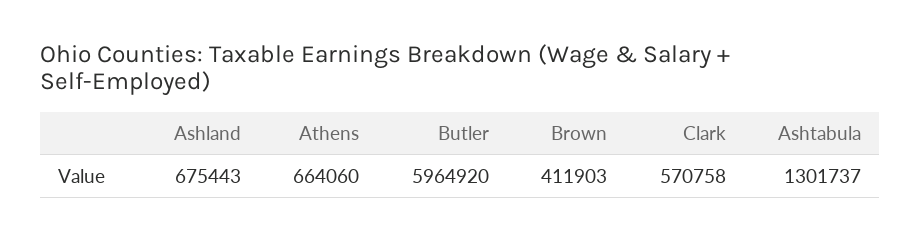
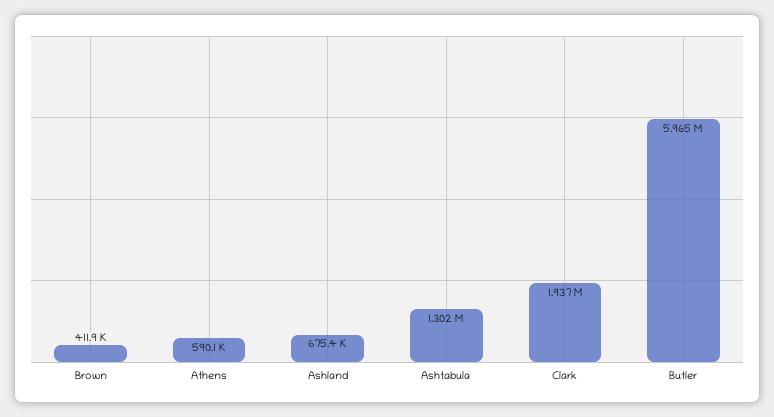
  {
    "Ashland": 675443,
-   "Athens": 664060,
+   "Athens": 590100,
    "Butler": 5964920,
    "Brown": 411903,
-   "Clark": 570758,
+   "Clark": 1937000,
    "Ashtabula": 1301737
  }

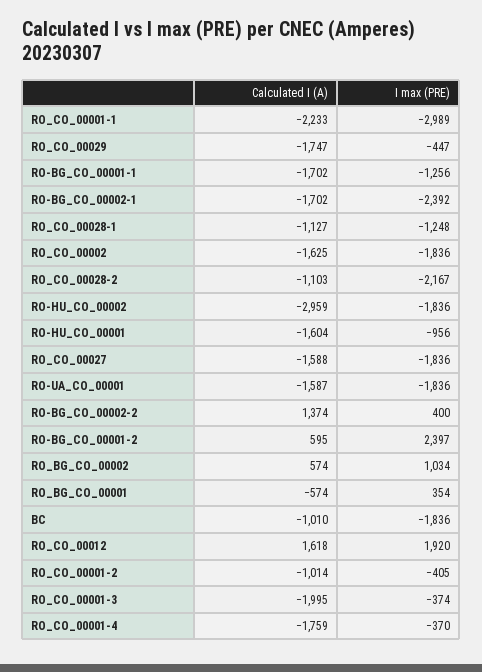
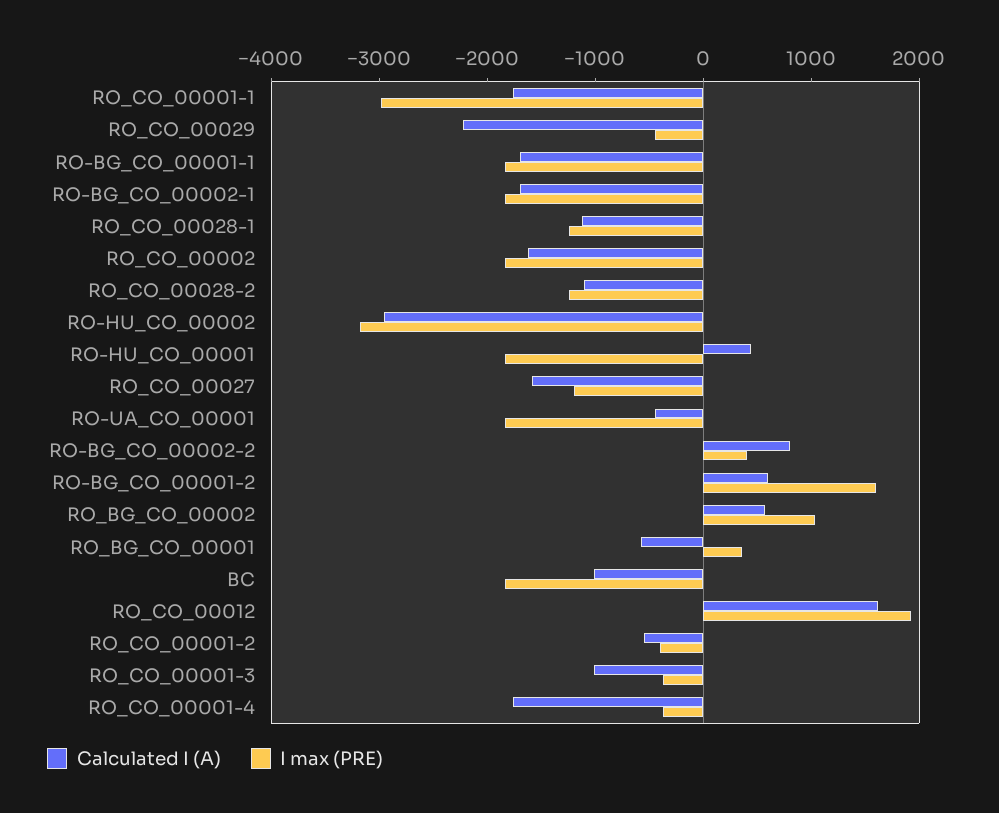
  {
    "Calculated I (A)": {
-     "RO_CO_00001-1": -2233,
+     "RO_CO_00001-1": -1800,
-     "RO_CO_00029": -1747,
+     "RO_CO_00029": -2200,
      "RO-BG_CO_00001-1": -1702,
      "RO-BG_CO_00002-1": -1702,
      "RO_CO_00028-1": -1127,
      "RO_CO_00002": -1625,
      "RO_CO_00028-2": -1103,
      "RO-HU_CO_00002": -2959,
-     "RO-HU_CO_00001": -1604,
+     "RO-HU_CO_00001": 400,
      "RO_CO_00027": -1588,
-     "RO-UA_CO_00001": -1587,
+     "RO-UA_CO_00001": -400,
-     "RO-BG_CO_00002-2": 1374,
+     "RO-BG_CO_00002-2": 800,
      "RO-BG_CO_00001-2": 595,
      "RO_BG_CO_00002": 574,
      "RO_BG_CO_00001": -574,
      "BC": -1010,
      "RO_CO_00012": 1618,
-     "RO_CO_00001-2": -1014,
+     "RO_CO_00001-2": -600,
-     "RO_CO_00001-3": -1995,
+     "RO_CO_00001-3": -1000,
      "RO_CO_00001-4": -1759
    },
    "I max (PRE)": {
      "RO_CO_00001-1": -2989,
      "RO_CO_00029": -447,
-     "RO-BG_CO_00001-1": -1256,
+     "RO-BG_CO_00001-1": -1800,
-     "RO-BG_CO_00002-1": -2392,
+     "RO-BG_CO_00002-1": -1800,
      "RO_CO_00028-1": -1248,
      "RO_CO_00002": -1836,
-     "RO_CO_00028-2": -2167,
+     "RO_CO_00028-2": -1200,
-     "RO-HU_CO_00002": -1836,
+     "RO-HU_CO_00002": -3200,
-     "RO-HU_CO_00001": -956,
+     "RO-HU_CO_00001": -1800,
-     "RO_CO_00027": -1836,
+     "RO_CO_00027": -1200,
      "RO-UA_CO_00001": -1836,
      "RO-BG_CO_00002-2": 400,
-     "RO-BG_CO_00001-2": 2397,
+     "RO-BG_CO_00001-2": 1600,
      "RO_BG_CO_00002": 1034,
      "RO_BG_CO_00001": 354,
      "BC": -1836,
      "RO_CO_00012": 1920,
      "RO_CO_00001-2": -405,
      "RO_CO_00001-3": -374,
      "RO_CO_00001-4": -370
    }
  }

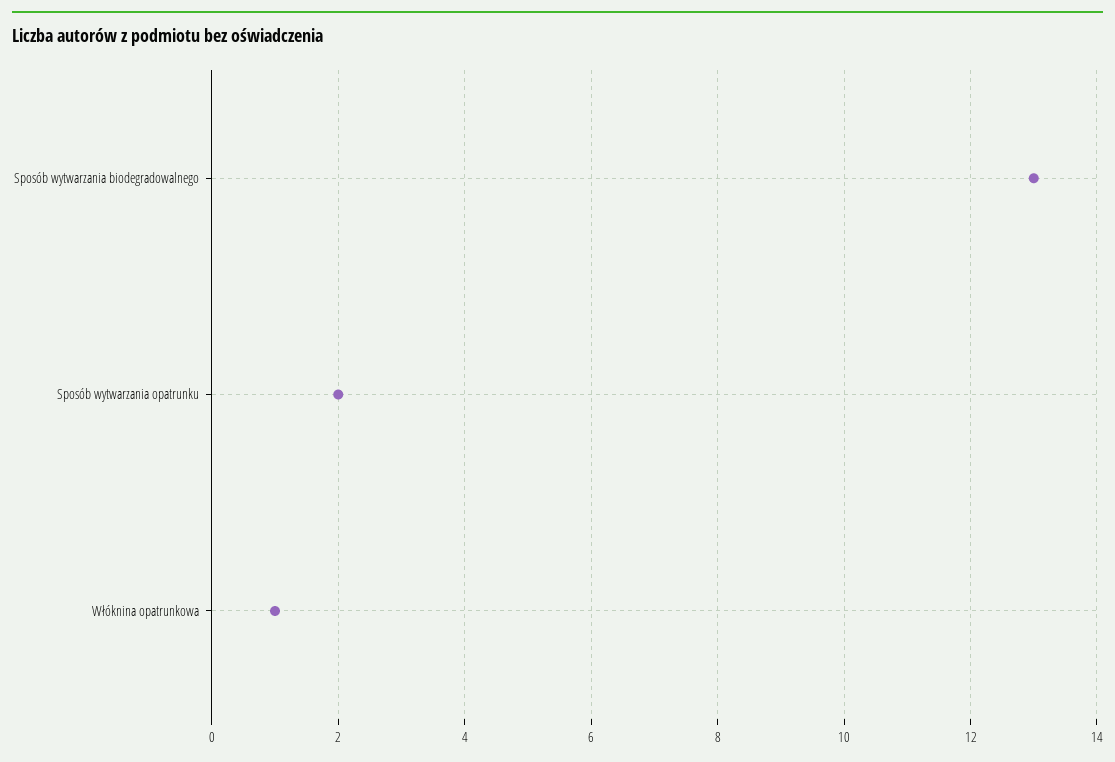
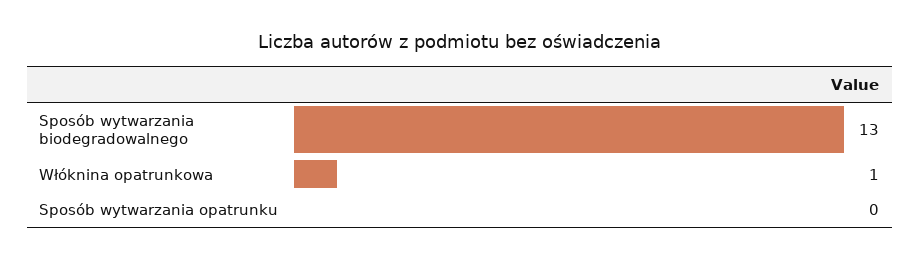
  {
    "Sposób wytwarzania biodegradowalnego": 13,
-   "Sposób wytwarzania opatrunku": 2,
+   "Sposób wytwarzania opatrunku": 0,
    "Włóknina opatrunkowa": 1
  }

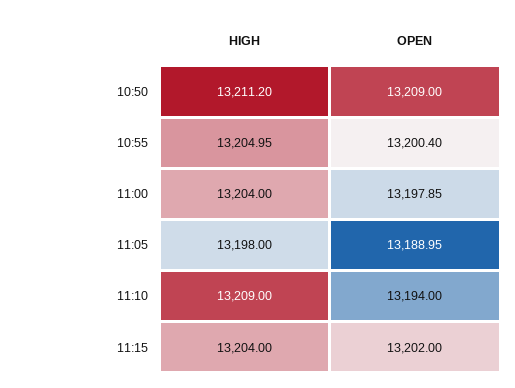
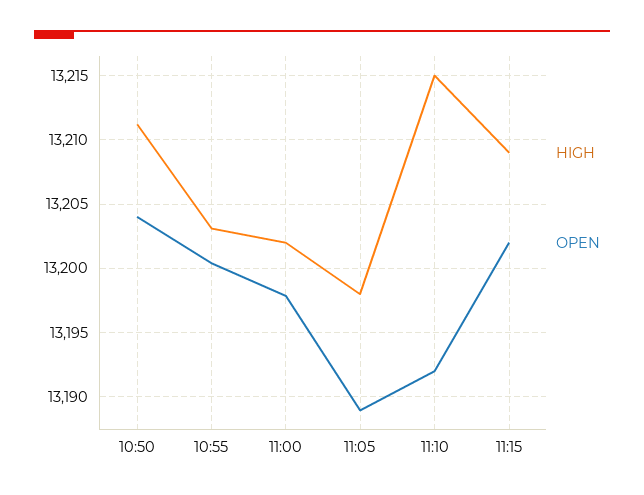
  {
    "HIGH": {
      "10:50": 13211.2,
-     "10:55": 13204.95,
+     "10:55": 13203,
-     "11:00": 13204,
+     "11:00": 13202,
      "11:05": 13198,
-     "11:10": 13209,
+     "11:10": 13215,
-     "11:15": 13204
+     "11:15": 13209
    },
    "OPEN": {
-     "10:50": 13209,
+     "10:50": 13204,
      "10:55": 13200.4,
      "11:00": 13197.85,
      "11:05": 13188.95,
-     "11:10": 13194,
+     "11:10": 13192,
      "11:15": 13202
    }
  }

- - - - - - -

What to produce
Where does the word "wytwarzania" occur in the data? Copy every line that has it.

Exercise answer
    "Sposób wytwarzania biodegradowalnego": 13,
-   "Sposób wytwarzania opatrunku": 2,
+   "Sposób wytwarzania opatrunku": 0,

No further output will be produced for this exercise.